Colonial Security Dogs

As indigenous people were forming protest movements for independence from European colonial masters, there was something else going on that disturbed many.

Because of segregation laws, white rulers lived in the leafy suburbs of the cities with watchmen and big, savage, male dogs to guard their lucrative properties. Indigenous people lived in squalor near city centres or inner cities. The men went to work for pittance while their wives stayed at home.

People were assigned small houses, some ten feet by ten feet, regardless of family size. Moreover, houses typically did not contain basic amenities such as indoor plumbing, and therefore no bathroom and laundry facilities. These were instead available communally, except in a few cases whereby the man of the house held a supervisory post.

Besides political confrontation in relation to seeking independence from colonial masters, there was strife brewing between some foreigners and indigenous people living in the low-income areas described above.

In one particular area, lived people who worked menial jobs such as messengers, cleaners, drivers, watchmen, clerks, gardeners and houseboys. The men left their families early every morning, except on Sundays, to go to work in government and city council offices and elsewhere and some returned home for lunch, if distances to and from work allowed.

Most women were not employed, but stayed at home to take care of their younger children and do house chores, while older children went to school. Moreover, many women were not educated because boys, who were to become sole or primary breadwinners, were deemed more eligible for formal education that would culminate in careers.

The neighbourhood was usually teeming with activity during the day, as children played outside and women cleaned inside and outside their houses or washed dishes and clothes. In the afternoons, after housework was done, women sat under trees braiding hair, sewing, crocheting, knitting or preparing vegetables and grains for dinner.

In this neighbourhood, there began to appear three, well-dressed, indigenous men carrying brief-cases full of gifts such as perfumes, jewellery, lotions, purses, handbags, scarves, stockings, watches, brassieres, belts and other trinkets that women like. These men were typically inebriated, given their unsteady walk and slurred speech.

The men were paid by the colonial masters to lure the unsuspecting women away from their homes to the suburbs in taxicabs, while their husbands were at work. The women had not the slightest inkling of the horror that awaited them.

In luxurious properties in the suburbs, women were forcibly tied by their hands and feet to the four corners of beds. They lay on their backs spread out, as the ferocious, sex-starved male guard dogs that accompanied watchmen on colonial properties were set on them! The women screamed and shouted themselves hoarse, to no avail.

Their abductors waited outside for the job to be done before taking the women back to their ghetto-like neighbourhood. That was the cost exacted for accepting the gifts the women had received beforehand.

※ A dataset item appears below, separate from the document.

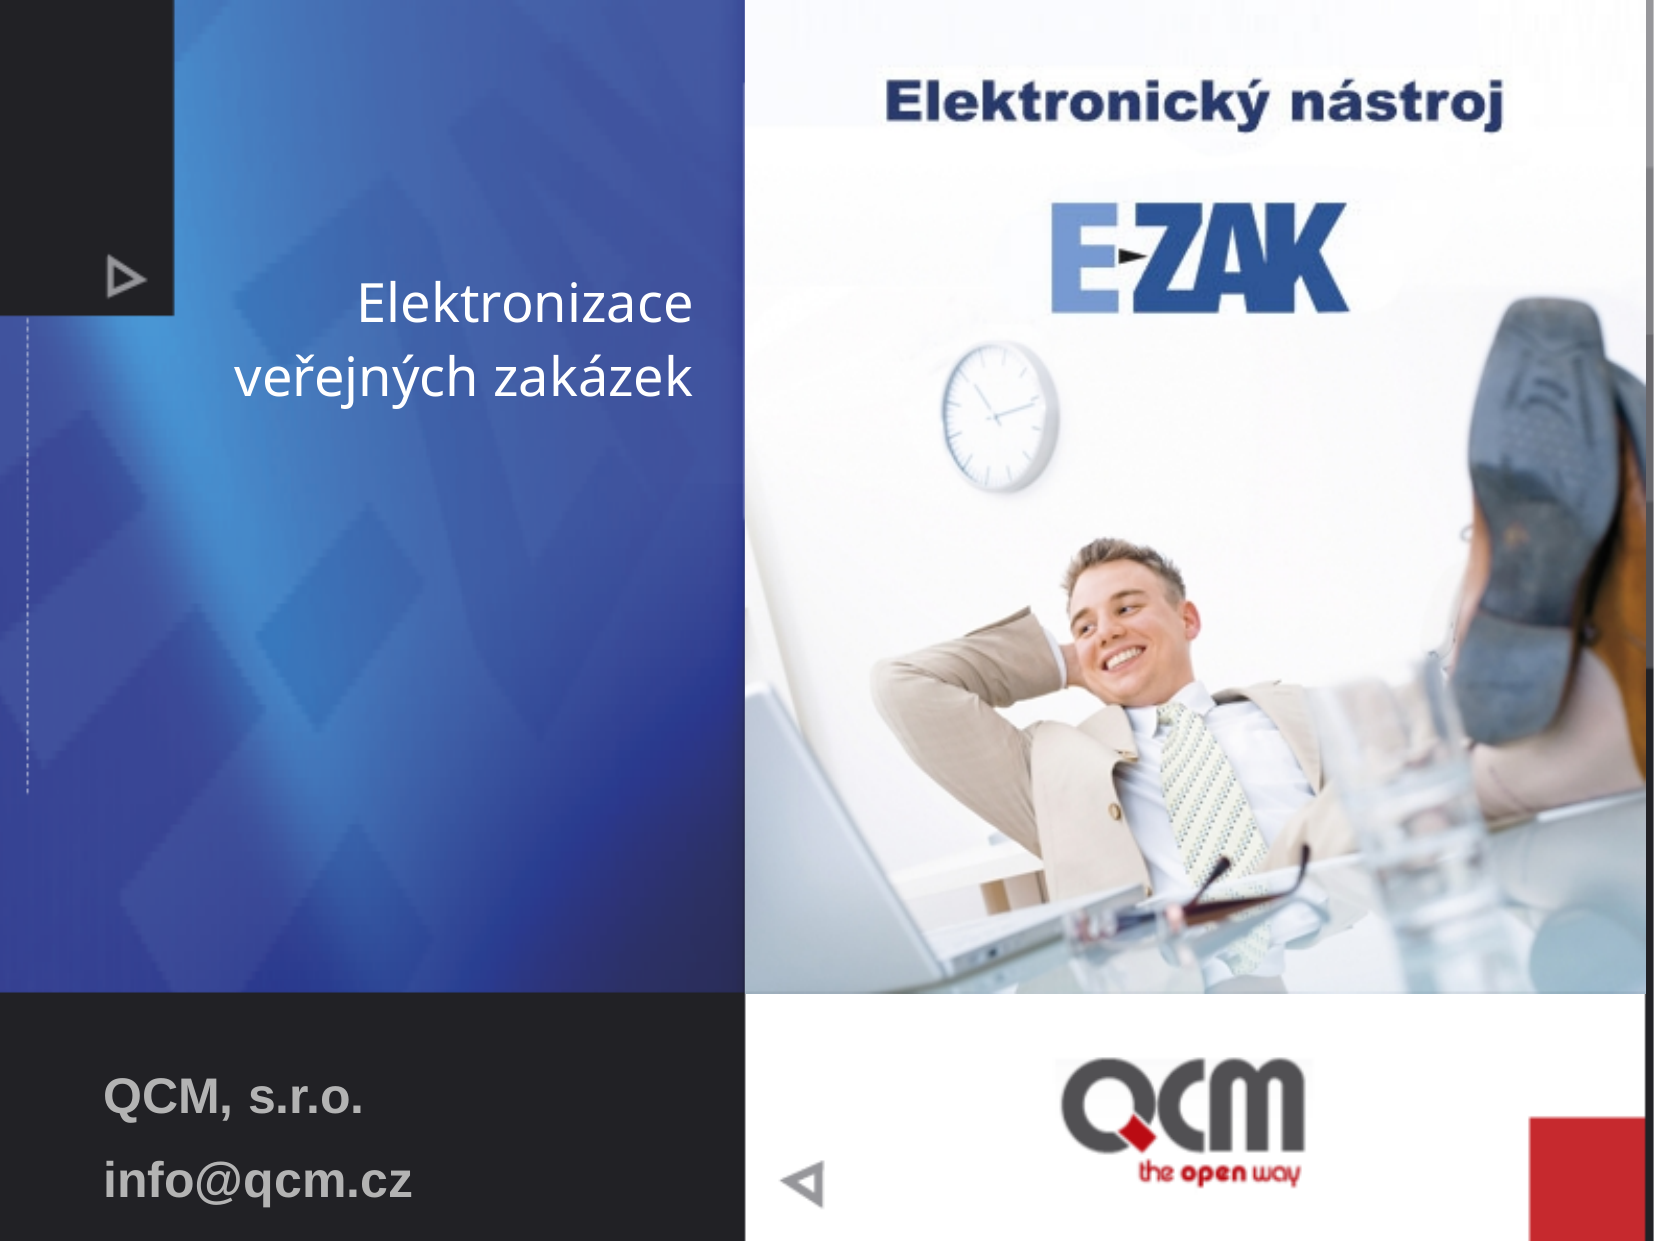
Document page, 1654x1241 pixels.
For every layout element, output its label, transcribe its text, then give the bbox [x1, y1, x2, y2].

How demeaning! It was as if the women were biological substances devoid of any dignity or honour, and therefore not worthy of any respect or moral consideration. How degrading for the mind, body and soul, both for those victimized and those who orchestrated such acts!

The women came home psychologically broken, sick and disgusted. Regret for taking the gifts was all they could speak of, but it was too late. The damage had already been done. People in their communities were livid when they heard about their ordeals.

The women’s health was compromised for some time, and some never fully recovered psychologically.

Whenever the well-dressed abductors made fresh attempts on unwitting women, they were beaten mercilessly by adults, stoned by children, and chased away. They would therefore move to new areas or reappear again after some months.

The abductors’ stake was in getting paid to feed their addiction to intoxicants and to supply their basic needs, not to mention the pressure of ensuring the guard dogs were satisfied sexually. The police never appeared in the neighbourhood to investigate these criminal occurrences.

This went on for years until independence from overt colonial rule was established. The abductors disappeared for good after independence as leadership had changed, and such atrocities would not be tolerated.

In addition, some of the dog owners who had lived in the suburbs returned to their countries of birth, and those who remained, changed their ways for fear of reprisal from citizens of the new state. The matter was simply forgotten over time after having been swept under the rug. Justice was never served.